Sekolah di Bali Hanya Punya Empat Murid di Tengah Ramainya Wisatawan
Auto Generated/AI Generated
Selebriti

SD Negeri 6 Bhuana Giri di Bali tak memiliki murid baru selama dua tahun terakhir.

WowKeren - Bali dikenal sebagai destinasi wisata yang selalu ramai dikunjungi oleh jutaan turis dari berbagai belahan dunia. Namun, di balik kesibukan dan kemeriahan tersebut, terdapat kisah yang kurang terdengar, yaitu situasi di SD Negeri 6 Bhuana Giri yang terletak di Desa Bhuana Giri, Kecamatan Bebandem, Kabupaten Karangasem. Sekolah dasar ini kini hanya memiliki empat murid, dan selama dua tahun terakhir tidak menerima siswa baru.

Kepala Sekolah SD Negeri 6 Bhuana Giri, I Made Suartika, menjelaskan bahwa kondisi tersebut bukan disebabkan oleh hilangnya kepercayaan masyarakat terhadap sekolah. Menurutnya, penyebab utama adalah berkurangnya jumlah anak usia sekolah dasar di desa tersebut. "Sudah dua tahun ini berturut-turut belum dapat siswa," ungkapnya.

Meski jumlah murid sangat minim, aktivitas belajar mengajar tetap berlangsung seperti biasa. Tahun ajaran baru tetap dibuka dengan kegiatan pengenalan lingkungan sekolah, meskipun hanya dihadiri oleh empat anak. Saat ini, yang tersisa adalah dua siswa kelas III dan dua siswa kelas VI, sementara ruang kelas I, II, IV, dan V kosong tanpa penghuni.

Ironisnya, meskipun hanya memiliki empat murid, sekolah ini masih didukung oleh tujuh orang guru serta seorang kepala sekolah yang setia datang setiap hari untuk mengajar. Bagi mereka, jumlah murid bukanlah alasan untuk menghentikan proses pendidikan yang sudah berjalan.

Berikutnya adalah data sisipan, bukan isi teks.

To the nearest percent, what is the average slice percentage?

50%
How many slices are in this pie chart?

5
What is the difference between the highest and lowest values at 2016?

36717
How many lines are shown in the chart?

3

I Made Suartika juga menjelaskan bahwa Desa Bhuana Giri mengalami perubahan demografis yang signifikan dalam beberapa tahun terakhir. Banyak warga usia produktif yang memilih merantau untuk mencari pekerjaan di daerah lain, sehingga jumlah keluarga muda menjadi semakin sedikit. Hal ini berdampak langsung pada jumlah anak-anak yang lahir dan tumbuh di desa tersebut. Tahun ini, hampir tidak ada lulusan taman kanak-kanak maupun anak-anak yang memenuhi usia untuk masuk SD.

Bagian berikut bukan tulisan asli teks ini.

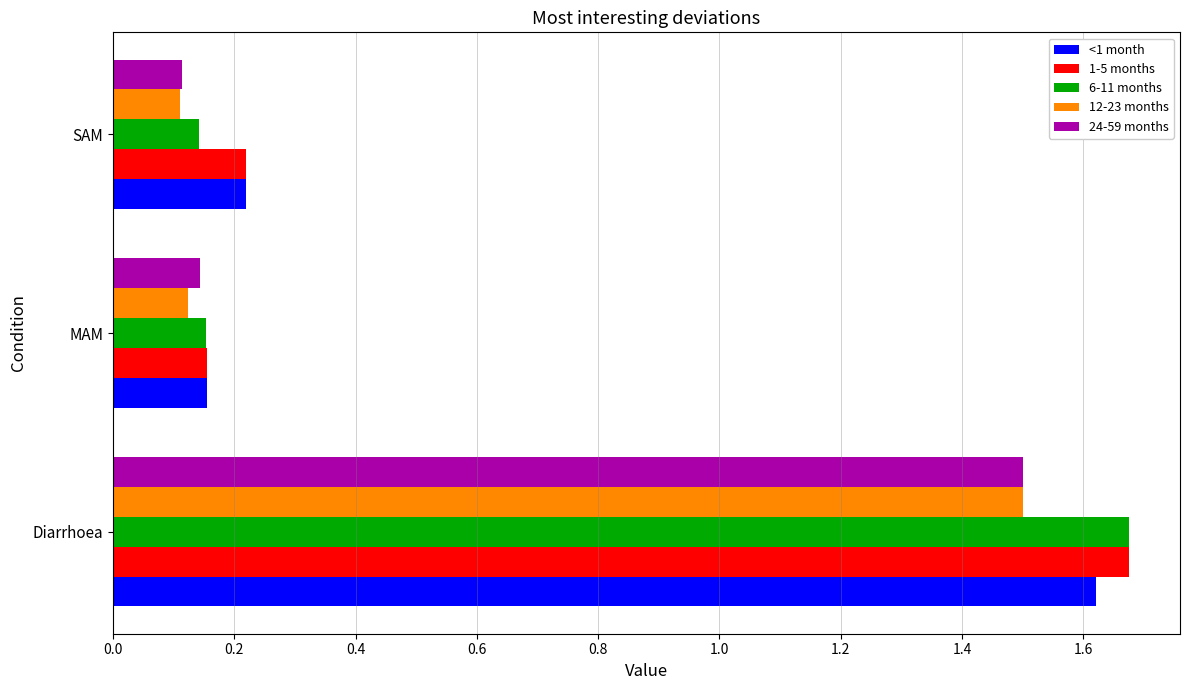

Between Diarrhoea and SAM, which series saw the biggest shift?

6-11 months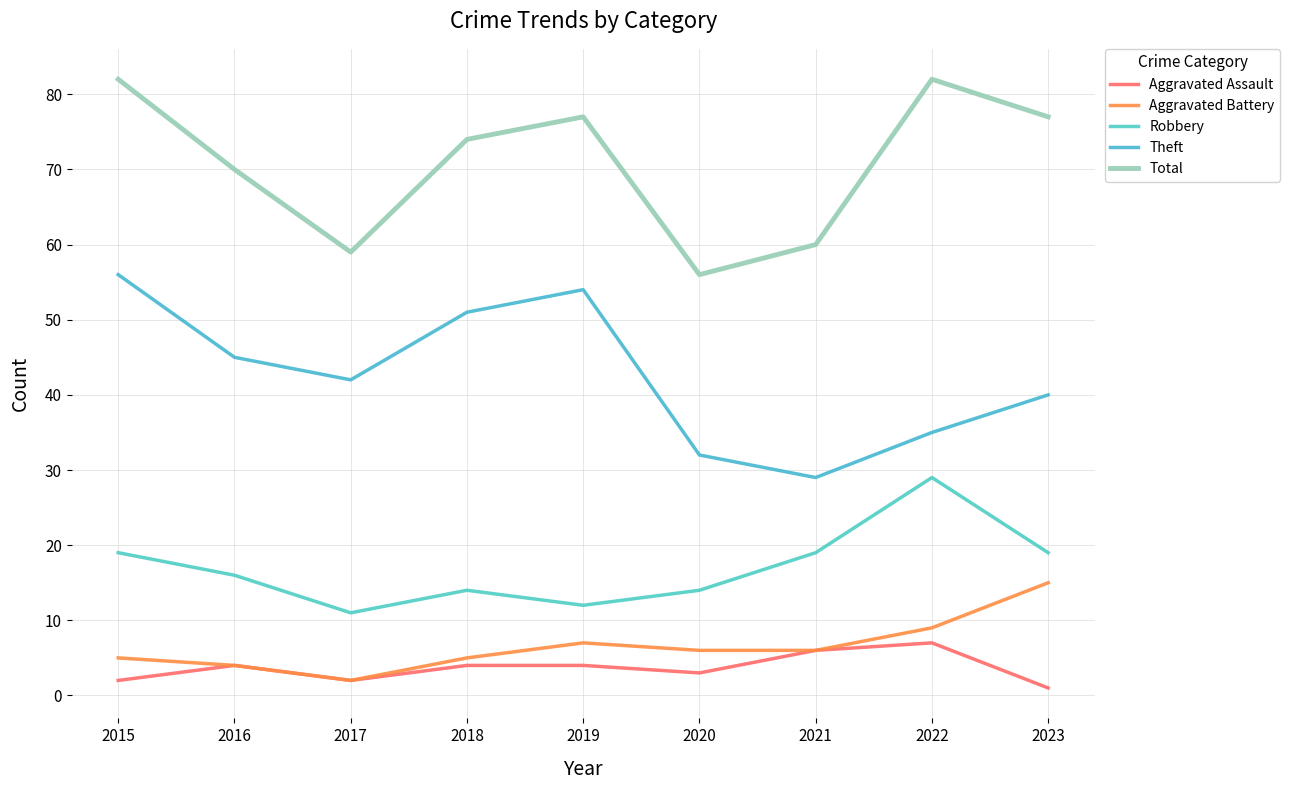

What is the value of the Aggravated Assault point at the 8th from the left?

7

Selain itu, lokasi SDN 6 Bhuana Giri yang berada tidak jauh dari tiga sekolah dasar negeri lainnya membuat situasi semakin sulit. Dengan semakin sedikitnya calon siswa, sekolah-sekolah tersebut harus berbagi murid, yang semakin memperburuk kondisi pendidikan di desa.

Menyusul kondisi ini, Dinas Pendidikan Kabupaten Karangasem mulai mengkaji kemungkinan untuk melakukan regrouping atau penggabungan sekolah. Namun, hingga saat ini, belum ada keputusan resmi mengenai nasib SDN 6 Bhuana Giri. Jika kebijakan ini diterapkan, sekolah yang telah lama menjadi tempat belajar bagi masyarakat setempat ini mungkin akan kehilangan identitasnya.

Kisah SDN 6 Bhuana Giri mencerminkan salah satu wajah Bali yang jarang terlihat. Pulau Dewata ini dikenal luas sebagai destinasi pariwisata yang selalu ramai, tetapi di balik pertumbuhan industri pariwisata, ada tantangan yang dihadapi oleh wilayah pedesaan. Berkurangnya jumlah penduduk, perpindahan generasi muda ke kota, dan semakin sedikitnya anak-anak yang mengisi ruang kelas menjadi isu nyata yang harus dihadapi.

Empat murid yang terdaftar di sekolah ini mungkin terdengar seperti angka yang kecil, namun di balik angka tersebut tersimpan cerita besar tentang perubahan sosial yang sedang berlangsung di Bali. Sebuah perubahan yang mungkin tidak disadari oleh jutaan wisatawan yang datang untuk menikmati keindahan pulau ini setiap tahunnya.